Financially, we’re doing okay.  Maybe it’s the Universe’s way of telling me I can spend more time with my kids, of letting me continue to work part-time so I can be with them one-on-one two days a week.  Maybe it’s a gift rather than a hinderance.  Perhaps if I look at it that way I can lighten my soul, relieve myself of anxiety and the need for control.

Or, maybe it’s the Universe’s way of telling me to focus on my art instead.  Telling me to go in a new direction.  That there’s more important work elsewhere.  I don’t know what it is, but maybe I ought to start looking.  Maybe I ought to start being open to new paths.

Whatever the case, I am grateful that I didn’t jump into the irrational abyss, that I stopped myself from going over that cliff.  I have so many other things to appreciate; why let a title or a desk get me so off kilter?

Waiting for December

October 28, 2009

I now have to wait until December to find out if there will be a position for me to apply for.  This doesn’t mean I’ll get the job, just that there will be a job available for me to apply to.  At first, I thought I’d know in the middle of September.  Then, I find out that after a big meeting in early October that there’s another meeting that needs to be held in November before everything is official – one way or another.  Now, I have to wait until December for this meeting to happen.

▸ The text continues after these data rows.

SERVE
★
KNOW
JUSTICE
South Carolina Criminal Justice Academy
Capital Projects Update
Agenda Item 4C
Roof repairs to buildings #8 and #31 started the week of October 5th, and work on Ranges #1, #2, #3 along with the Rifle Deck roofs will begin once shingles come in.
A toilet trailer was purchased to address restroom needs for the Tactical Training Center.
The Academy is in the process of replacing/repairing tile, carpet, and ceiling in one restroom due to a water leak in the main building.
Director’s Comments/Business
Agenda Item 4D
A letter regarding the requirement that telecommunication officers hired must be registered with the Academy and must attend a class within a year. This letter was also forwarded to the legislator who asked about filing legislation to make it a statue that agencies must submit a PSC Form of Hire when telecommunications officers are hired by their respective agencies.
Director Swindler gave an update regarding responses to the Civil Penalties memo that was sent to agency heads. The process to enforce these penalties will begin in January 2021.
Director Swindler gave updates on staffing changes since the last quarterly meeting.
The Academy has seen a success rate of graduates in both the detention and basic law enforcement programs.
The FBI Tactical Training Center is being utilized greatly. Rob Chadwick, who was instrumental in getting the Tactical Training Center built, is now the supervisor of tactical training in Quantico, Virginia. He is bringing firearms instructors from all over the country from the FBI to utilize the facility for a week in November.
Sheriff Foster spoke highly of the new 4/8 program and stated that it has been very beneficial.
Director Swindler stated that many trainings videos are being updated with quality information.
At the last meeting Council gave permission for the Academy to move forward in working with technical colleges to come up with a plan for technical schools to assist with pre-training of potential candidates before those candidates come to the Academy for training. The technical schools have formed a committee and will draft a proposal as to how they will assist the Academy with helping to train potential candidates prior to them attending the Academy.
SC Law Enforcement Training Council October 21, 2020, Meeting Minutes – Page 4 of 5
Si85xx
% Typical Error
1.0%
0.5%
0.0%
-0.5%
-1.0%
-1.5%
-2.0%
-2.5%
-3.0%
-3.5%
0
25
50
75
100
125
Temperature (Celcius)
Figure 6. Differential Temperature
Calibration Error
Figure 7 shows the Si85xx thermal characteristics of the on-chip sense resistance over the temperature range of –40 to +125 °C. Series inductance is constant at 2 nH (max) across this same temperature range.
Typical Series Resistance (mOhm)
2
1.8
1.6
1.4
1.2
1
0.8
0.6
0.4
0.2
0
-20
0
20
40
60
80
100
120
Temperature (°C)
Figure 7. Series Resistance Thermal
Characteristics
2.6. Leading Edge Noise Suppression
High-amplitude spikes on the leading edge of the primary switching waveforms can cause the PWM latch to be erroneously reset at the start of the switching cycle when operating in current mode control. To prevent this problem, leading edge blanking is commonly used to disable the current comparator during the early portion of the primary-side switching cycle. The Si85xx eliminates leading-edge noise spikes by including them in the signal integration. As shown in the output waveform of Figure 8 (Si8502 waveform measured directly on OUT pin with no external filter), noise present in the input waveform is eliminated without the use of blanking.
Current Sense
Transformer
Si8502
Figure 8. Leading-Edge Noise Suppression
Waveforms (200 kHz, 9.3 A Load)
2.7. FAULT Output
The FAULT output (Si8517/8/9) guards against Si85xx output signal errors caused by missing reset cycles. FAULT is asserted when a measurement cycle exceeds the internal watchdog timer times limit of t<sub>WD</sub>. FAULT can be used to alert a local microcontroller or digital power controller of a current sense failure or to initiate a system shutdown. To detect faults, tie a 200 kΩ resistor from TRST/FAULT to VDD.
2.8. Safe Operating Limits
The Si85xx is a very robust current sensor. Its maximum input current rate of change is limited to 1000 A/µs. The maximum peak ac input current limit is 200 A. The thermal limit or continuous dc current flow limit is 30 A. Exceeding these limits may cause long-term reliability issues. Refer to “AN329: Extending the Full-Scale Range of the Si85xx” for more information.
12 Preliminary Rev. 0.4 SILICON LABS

How many of you want to bet on whether this meeting will ever happen and if it does whether or not there will be money to fund me?

I’m beginning to think I am stupid and crazy for waiting this long.  Really, my patience has worn out.  It’s been 2 years.  I think that’s long enough.  Don’t you?

I have been temporarily moved to an office since returning to work, but the move has been interrupted several times by requests to vacate the temporary space for painting and installation of a new carpet.  I get it.  It’s not my office.  It’s just such a hassle to keep moving all my things all the time.  Plus, I have a nanny at home watching the kids and I invariably forget to tell her which number to use in case of an emergency because I don’t always know where I’ll be during the day.  She can call me on my cell phone as long as I’m not in some inner sanctum of the building.

Yesterday, I was told that I would have to move out of the current office, but there is no consensus yet on where I am to go.  Not that I had really moved in, but – yeah – I did set up the laptop and bring some papers I need to read in. 

So, I was a bit annoyed at the news.  (Yes, there are more important things in the world, I know.  Still, I would just like to know where I’m going to hang my hat if I’m going to be here for awhile (which is also still questionable)).  The AO referred to me as the “Little Lost Soul Without a Desk.” 

The office she keeps trying to put me in is waaaay down several dark hallways, fairly far away from the rest of my team.  In addition, I’d share it with a man who seems nice, but our exchanges have been slightly awkward.  Plus, he had taken over the whole office during his time alone there (which I can understand).  I can’t quite figure out if the AO wants to stick me there because it’s the only room she has readily available or if she wants me there because she doesn’t like me.

Anyway, I arrived late to work today because I had to volunteer at my daughter’s preschool as a teacher.  I packed a lunch at home to save money and also to reassure the girls that I’d be home soon, just after nap time.  When I opened my lunch bag, out flew a fruit fly, which I am pretty sure I picked up at home since I noticed some of them flying around our compost bin recently.

‘Uh-oh,’ I thought.  ‘I’ve brought this little bugger in with me.  There’s going to be an infestation in this office.’

Then, I paused and thought, ‘Huh.  Well, I guess that’s one way to express my unhappiness with the situation.  I kind of feel bad for the person who will be taking this office on the one hand, but on the other, I don’t.’

Small and petty of me, I know.  But, really, it’s only one fruit fly.  And, they can’t reproduce without another one around, can they?  Besides, the damn thing is flying around my head and bothering me at the moment.  So, maybe it’s just one more instance of “life passing by,” as my mother always says.